After a recent service outage that went unnoticed longer than I'd like to admit, I decided to set up automatic email notifications for any systemd service failures. Here's how I accomplished this using systemd and SendGrid.
The Setup
The solution consists of three components:
- A top-level systemd drop-in that triggers on any service failure
- A template unit that handles the notification process
- A bash script that sends the actual email via SendGrid's API
Implementation
First, create a top-level drop-in configuration that applies to all services:
# /etc/systemd/system/service.d/toplevel-override.conf
[Unit]
OnFailure=failure-notification@%n
This configuration tells systemd to trigger our notification service whenever any service fails. The %n
parameter passes the failed service's name to our notification template.
Next, create the template unit that will handle sending notifications:
# /etc/systemd/system/failure-notification@.service
[Unit]
Description=Send an email notification whenever a service fails
After=network.target
[Service]
Type=Simple
Environment="SENDGRID_API_KEY=YOUR_API_KEY_HERE"

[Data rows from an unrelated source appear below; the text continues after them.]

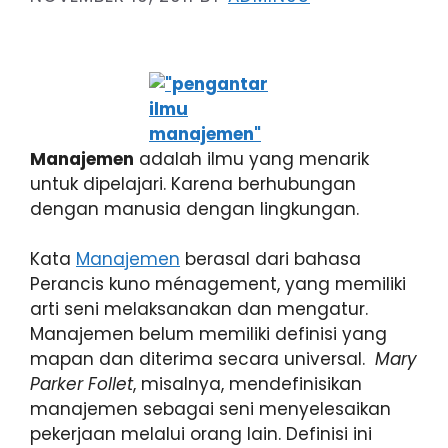
Manajemen
adalah ilmu yang menarik
untuk dipelajari. Karena berhubungan
dengan manusia dengan lingkungan.
Kata
Manajemen
berasal dari bahasa
Perancis kuno ménagement, yang memiliki
arti seni melaksanakan dan mengatur.
Manajemen belum memiliki definisi yang
mapan dan diterima secara universal.
Mary
Parker Follet
, misalnya, mendefinisikan
manajemen sebagai seni menyelesaikan
pekerjaan melalui orang lain. Definisi ini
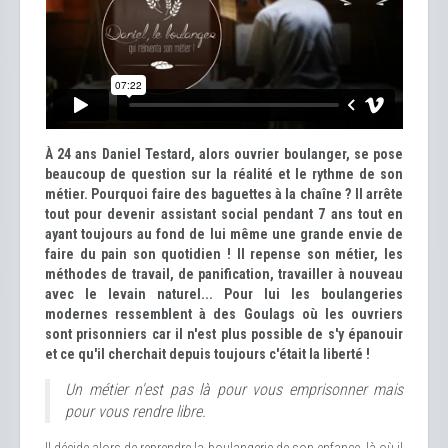
À 24 ans Daniel Testard, alors ouvrier boulanger, se pose
beaucoup de question sur la réalité et le rythme de son
métier. Pourquoi faire des baguettes à la chaîne ? Il arrête
tout pour devenir assistant social pendant 7 ans tout en
ayant toujours au fond de lui même une grande envie de
faire du pain son quotidien ! Il repense son métier, les
méthodes de travail, de panification, travailler à nouveau
avec le levain naturel... Pour lui les boulangeries
modernes ressemblent à des Goulags où les ouvriers
sont prisonniers car il n'est plus possible de s'y épanouir
et ce qu'il cherchait depuis toujours c'était la liberté !
Un métier n'est pas là pour vous emprisonner mais
pour vous rendre libre.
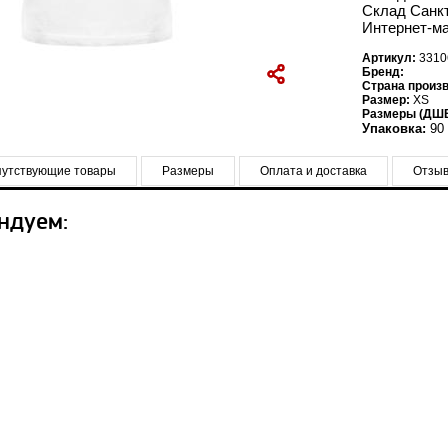
Склад Санкт
Интернет-ма
Артикул:
3310
Бренд:
Страна произ
Размер:
XS
Размеры (ДШВ
Упаковка:
90 
утствующие товары
Размеры
Оплата и доставка
Отзы
ндуем:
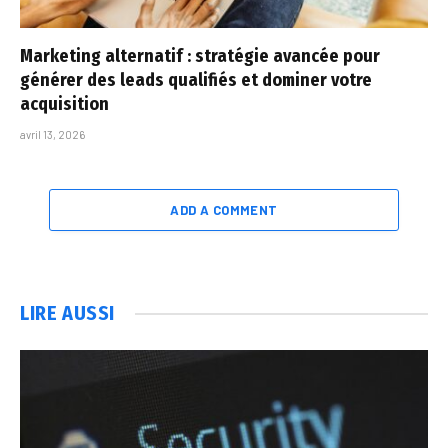
Marketing alternatif : stratégie avancée pour
générer des leads qualifiés et dominer votre
acquisition
avril 13, 2026
ADD A COMMENT
LIRE AUSSI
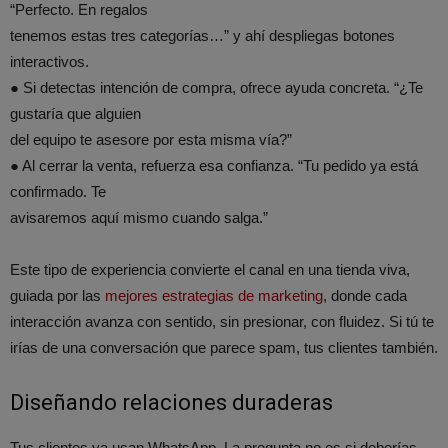
“Perfecto. En regalos
tenemos estas tres categorías…” y ahí despliegas botones
interactivos.
● Si detectas intención de compra, ofrece ayuda concreta. “¿Te
gustaría que alguien
del equipo te asesore por esta misma vía?”
● Al cerrar la venta, refuerza esa confianza. “Tu pedido ya está
confirmado. Te
avisaremos aquí mismo cuando salga.”
Este tipo de experiencia convierte el canal en una tienda viva,
guiada por las
mejores estrategias de marketing
, donde cada
interacción avanza con sentido, sin presionar, con fluidez. Si tú te
irías de una conversación que parece spam, tus clientes también.
Diseñando relaciones duraderas
Tus clientes ya usan WhatsApp. La pregunta no es si deberías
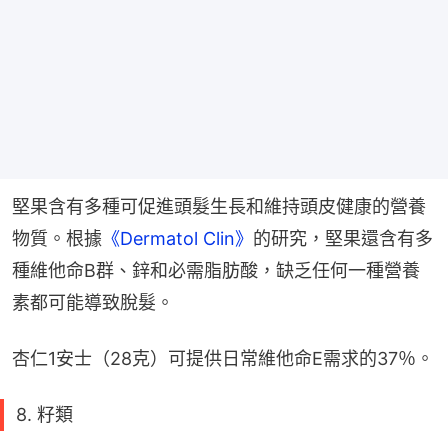
堅果含有多種可促進頭髮生長和維持頭皮健康的營養
物質。根據
《Dermatol Clin》
的研究，堅果還含有多
種維他命B群、鋅和必需脂肪酸，缺乏任何一種營養
素都可能導致脫髮。
杏仁1安士（28克）可提供日常維他命E需求的37％。
8. 籽類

ExecStart=/usr/local/bin/failure-notification.sh %i
Finally, create the notification script:
# /usr/local/bin/failure-notification.sh
#!/bin/bash
SERVICE_NAME=$1
curl --request POST \
--url https://api.sendgrid.com/v3/mail/send \
--header "Authorization: Bearer $SENDGRID_API_KEY" \
--header 'Content-Type: application/json' \
--data '{
"personalizations": [{"to": [{"email": "your.email@domain.com"}]}],
"from": {"email": "your.email@domain.com", "name": "System Monitor"},
"subject": "A Systemd service has failed",
"content": [{"type": "text/plain", "value": "Service '"$SERVICE_NAME"' has failed. Please investigate."}]
}'
Don't forget to make the script executable:
chmod +x /usr/local/bin/failure-notification.sh
Preventing Notification Loops
One crucial detail: we need to prevent potential notification loops where the notification service itself could fail and trigger another notification. Create an empty drop-in configuration file with the same name as the top-level drop-in:
# /etc/systemd/system/failure-notification@.service.d/toplevel-override.conf
# This empty file overrides the top-level drop-in
This empty service-level drop-in takes precedence over the top-level configuration, effectively preventing the notification service from triggering itself.
Testing
You can test the setup by intentionally failing a service:
systemctl start test-service
systemctl kill test-service
Security Notes
Remember to:
- Store your SendGrid API key securely
- Use environment variables instead of hardcoding credentials
- Consider implementing rate limiting to prevent notification storms
- Monitor your SendGrid API usage to stay within limits
This setup has already saved me from several potential extended outages by alerting me immediately when services fail. The implementation is simple but effective, leveraging systemd's built-in capabilities alongside SendGrid's reliable email delivery service.